> [Raw data]
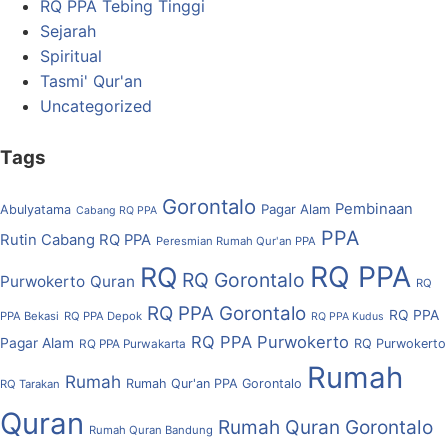
RQ PPA Tebing Tinggi
Sejarah
Spiritual
Tasmi' Qur'an
Uncategorized
Tags
Gorontalo
Pembinaan
Pagar Alam
Abulyatama
Cabang RQ PPA
PPA
Rutin Cabang RQ PPA
Peresmian Rumah Qur'an PPA
RQ PPA
RQ
RQ Gorontalo
Purwokerto
Quran
RQ
RQ PPA Gorontalo
RQ PPA
PPA Bekasi
RQ PPA Depok
RQ PPA Kudus
RQ PPA Purwokerto
Pagar Alam
RQ Purwokerto
RQ PPA Purwakarta
Rumah
Rumah
Rumah Qur'an PPA Gorontalo
RQ Tarakan
Quran
Rumah Quran Gorontalo
Rumah Quran Bandung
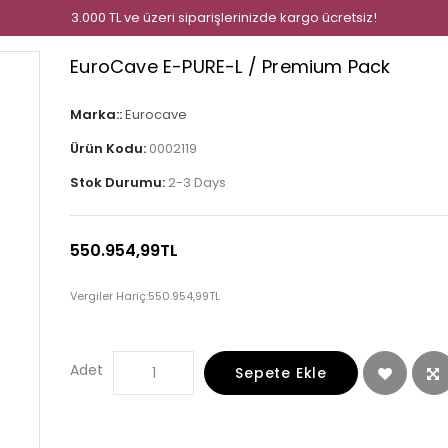
3.000 TL ve üzeri siparişlerinizde kargo ücretsiz!
EuroCave E-PURE-L / Premium Pack
Marka::
Eurocave
Ürün Kodu:
0002119
Stok Durumu:
2-3 Days
550.954,99TL
Vergiler Hariç:
550.954,99TL
Adet
Sepete Ekle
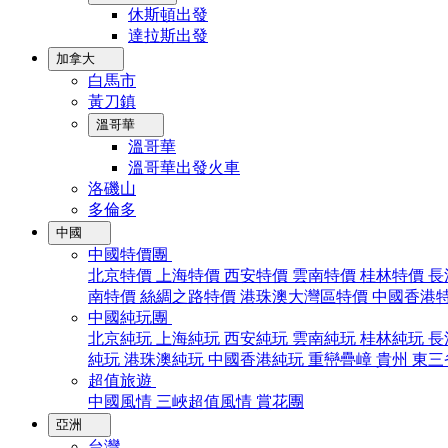
休斯頓出發
達拉斯出發
加拿大
白馬市
黃刀鎮
溫哥華
溫哥華
溫哥華出發火車
洛磯山
多倫多
中國
中國特價團
北京特價
上海特價
西安特價
雲南特價
桂林特價
長
南特價
絲綢之路特價
港珠澳大灣區特價
中國香港
中國純玩團
北京純玩
上海純玩
西安純玩
雲南純玩
桂林純玩
長
純玩
港珠澳純玩
中國香港純玩
重巒疊嶂
貴州
東三
超值旅遊
中國風情
三峽超值風情
賞花團
亞洲
台灣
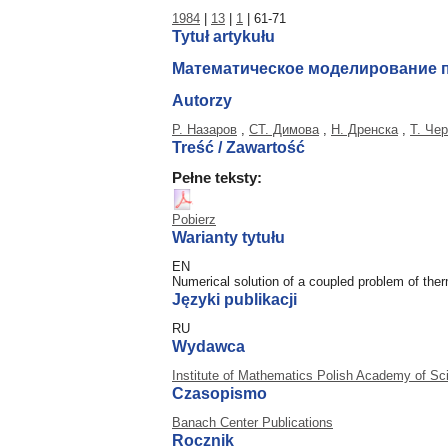
1984
|
13
|
1
| 61-71
Tytuł artykułu
Математическое моделирование п
Autorzy
Р. Назаров
,
СТ. Димова
,
Н. Дренска
,
Т. Че
Treść / Zawartość
Pełne teksty:
Pobierz
Warianty tytułu
EN
Numerical solution of a coupled problem of ther
Języki publikacji
RU
Wydawca
Institute of Mathematics Polish Academy of Sc
Czasopismo
Banach Center Publications
Rocznik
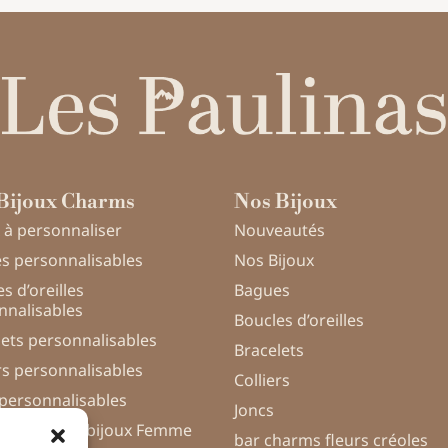
Bijoux Charms
Nos Bijoux
 à personnaliser
Nouveautés
s personnalisables
Nos Bijoux
s d’oreilles
Bagues
nnalisables
Boucles d’oreilles
lets personnalisables
Bracelets
rs personnalisables
Colliers
 personnalisables
Joncs
nnalisation bijoux Femme
bar charms fleurs créoles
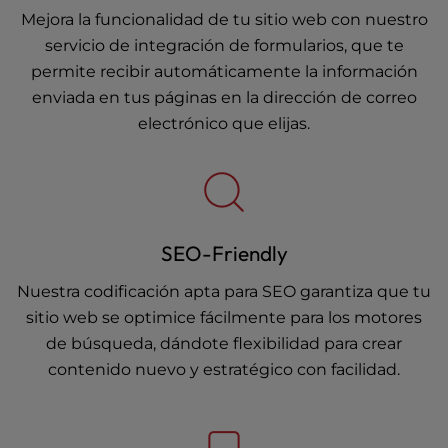
Mejora la funcionalidad de tu sitio web con nuestro
servicio de integración de formularios, que te
permite recibir automáticamente la información
enviada en tus páginas en la dirección de correo
electrónico que elijas.
SEO-Friendly
Nuestra codificación apta para SEO garantiza que tu
sitio web se optimice fácilmente para los motores
de búsqueda, dándote flexibilidad para crear
contenido nuevo y estratégico con facilidad.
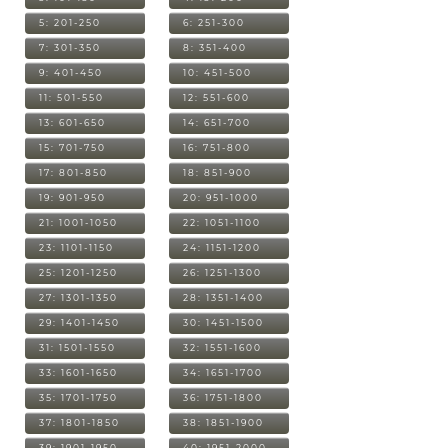
5: 201-250
6: 251-300
7: 301-350
8: 351-400
9: 401-450
10: 451-500
11: 501-550
12: 551-600
13: 601-650
14: 651-700
15: 701-750
16: 751-800
17: 801-850
18: 851-900
19: 901-950
20: 951-1000
21: 1001-1050
22: 1051-1100
23: 1101-1150
24: 1151-1200
25: 1201-1250
26: 1251-1300
27: 1301-1350
28: 1351-1400
29: 1401-1450
30: 1451-1500
31: 1501-1550
32: 1551-1600
33: 1601-1650
34: 1651-1700
35: 1701-1750
36: 1751-1800
37: 1801-1850
38: 1851-1900
39: 1901-1950
40: 1951-2000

> [Task prompt] Everything in the records above must be restated verbatim, save for the pictures.

> [Task output]
RQ PPA Tebing Tinggi
Sejarah
Spiritual
Tasmi' Qur'an
Uncategorized
Tags
Gorontalo
Pembinaan
Pagar Alam
Abulyatama
Cabang RQ PPA
PPA
Rutin Cabang RQ PPA
Peresmian Rumah Qur'an PPA
RQ PPA
RQ
RQ Gorontalo
Purwokerto
Quran
RQ
RQ PPA Gorontalo
RQ PPA
PPA Bekasi
RQ PPA Depok
RQ PPA Kudus
RQ PPA Purwokerto
Pagar Alam
RQ Purwokerto
RQ PPA Purwakarta
Rumah
Rumah
Rumah Qur'an PPA Gorontalo
RQ Tarakan
Quran
Rumah Quran Gorontalo
Rumah Quran Bandung
3.000 TL ve üzeri siparişlerinizde kargo ücretsiz!
EuroCave E-PURE-L / Premium Pack
Marka::
Eurocave
Ürün Kodu:
0002119
Stok Durumu:
2-3 Days
550.954,99TL
Vergiler Hariç:
550.954,99TL
Adet
Sepete Ekle
休斯頓出發
達拉斯出發
加拿大
白馬市
黃刀鎮
溫哥華
溫哥華
溫哥華出發火車
洛磯山
多倫多
中國
中國特價團
北京特價
上海特價
西安特價
雲南特價
桂林特價
長
南特價
絲綢之路特價
港珠澳大灣區特價
中國香港
中國純玩團
北京純玩
上海純玩
西安純玩
雲南純玩
桂林純玩
長
純玩
港珠澳純玩
中國香港純玩
重巒疊嶂
貴州
東三
超值旅遊
中國風情
三峽超值風情
賞花團
亞洲
台灣
1984
|
13
|
1
| 61-71
Tytuł artykułu
Математическое моделирование п
Autorzy
Р. Назаров
,
СТ. Димова
,
Н. Дренска
,
Т. Че
Treść / Zawartość
Pełne teksty:
Pobierz
Warianty tytułu
EN
Numerical solution of a coupled problem of ther
Języki publikacji
RU
Wydawca
Institute of Mathematics Polish Academy of Sc
Czasopismo
Banach Center Publications
Rocznik
Bijoux Charms
Nos Bijoux
 à personnaliser
Nouveautés
s personnalisables
Nos Bijoux
s d’oreilles
Bagues
nnalisables
Boucles d’oreilles
lets personnalisables
Bracelets
rs personnalisables
Colliers
 personnalisables
Joncs
nnalisation bijoux Femme
bar charms fleurs créoles
Mejora la funcionalidad de tu sitio web con nuestro
servicio de integración de formularios, que te
permite recibir automáticamente la información
enviada en tus páginas en la dirección de correo
electrónico que elijas.
SEO-Friendly
Nuestra codificación apta para SEO garantiza que tu
sitio web se optimice fácilmente para los motores
de búsqueda, dándote flexibilidad para crear
contenido nuevo y estratégico con facilidad.
5: 201-250
6: 251-300
7: 301-350
8: 351-400
9: 401-450
10: 451-500
11: 501-550
12: 551-600
13: 601-650
14: 651-700
15: 701-750
16: 751-800
17: 801-850
18: 851-900
19: 901-950
20: 951-1000
21: 1001-1050
22: 1051-1100
23: 1101-1150
24: 1151-1200
25: 1201-1250
26: 1251-1300
27: 1301-1350
28: 1351-1400
29: 1401-1450
30: 1451-1500
31: 1501-1550
32: 1551-1600
33: 1601-1650
34: 1651-1700
35: 1701-1750
36: 1751-1800
37: 1801-1850
38: 1851-1900
39: 1901-1950
40: 1951-2000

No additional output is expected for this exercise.